One Liberty Means Atari
libertiesatari?
1true
2false
Using the same counting scheme as in the first case and using the updated probability from the first case as the prior in the second then it seems as if the updated probability of correctness with the new evidence is increased to 0.25 as this sheet shows.

But suppose that the second test actually showed an incorrect result: 2 liberties and atari true.
One Liberty Means Atari
libertiesatari?
1true
2true
Then, as we might expect, the updated probability of correctness falls to 0.0 as shown here.

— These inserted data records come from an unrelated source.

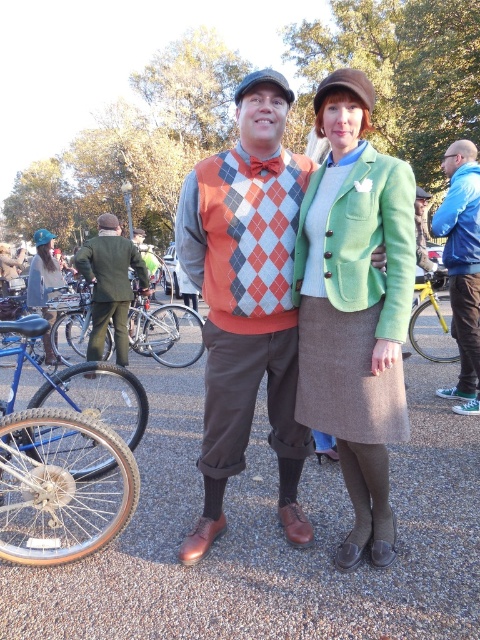
Question: Is green woolen jacket at center to the right of argyle sweater vest at center from the viewer's perspective?

Choices:
 (A) no
 (B) yes

Answer: (B)

Question: Considering the relative positions of yellow metallic bicycle at right and denim jacket at left in the image provided, where is yellow metallic bicycle at right located with respect to denim jacket at left?

Choices:
 (A) left
 (B) right

Answer: (B)

Question: Based on their relative distances, which object is farther from the yellow metallic bicycle at right?

Choices:
 (A) green woolen jacket at center
 (B) blue metallic bicycle at lower left
 (C) green wool coat at left
 (D) blue fabric jacket at upper right

Answer: (A)

Question: Based on their relative distances, which object is farther from the argyle sweater vest at center?

Choices:
 (A) green woolen jacket at center
 (B) blue metallic bicycle at lower left
 (C) green wool coat at left
 (D) denim jacket at left

Answer: (D)

Question: Can you confirm if argyle sweater vest at center is smaller than blue fabric jacket at upper right?

Choices:
 (A) yes
 (B) no

Answer: (B)

Question: Which of the following is the farthest from the observer?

And as the formula works by multiplication of the prior probability by a factor based on the evidence, the updated probability will stay at zero no matter what further evidence is presented—which seems like the right behaviour to me.

This problem is very small, so in fact we can exhaustively test the solution. What happens to the probability of correctness then? Extending test coverage to these cases
One Liberty Means Atari
libertiesatari?
1true
2false
3false
gives an updated probability of 0.5 as shown here.

One more case remains to be added:
One Liberty Means Atari
libertiesatari?
1true
2false
3false
4false
and the posterior probability of correctness is updated to 1.0 as shown here.

That result seems at to contradict Dijkstra: exhaustive testing, in a case where we can do that, does show the absence of bugs. He probably knew that.


Next?

My brain is fizzing with all sorts of questions to ask about this approach: I talked here about retrofitted tests, can it help with TDD? Can this approach guide us in choosing good tests to write next? How can the structure of the domain and co-domain of the functions we test guide us to high confidence quickly? Or can't they? Can the current level of confidence be a guide to how much further investment we should make in testing?

Some interesting suggestions are coming in in the comments, many thanks for those.

My next plan I think will be to repeat this exercise for a slightly more complex function.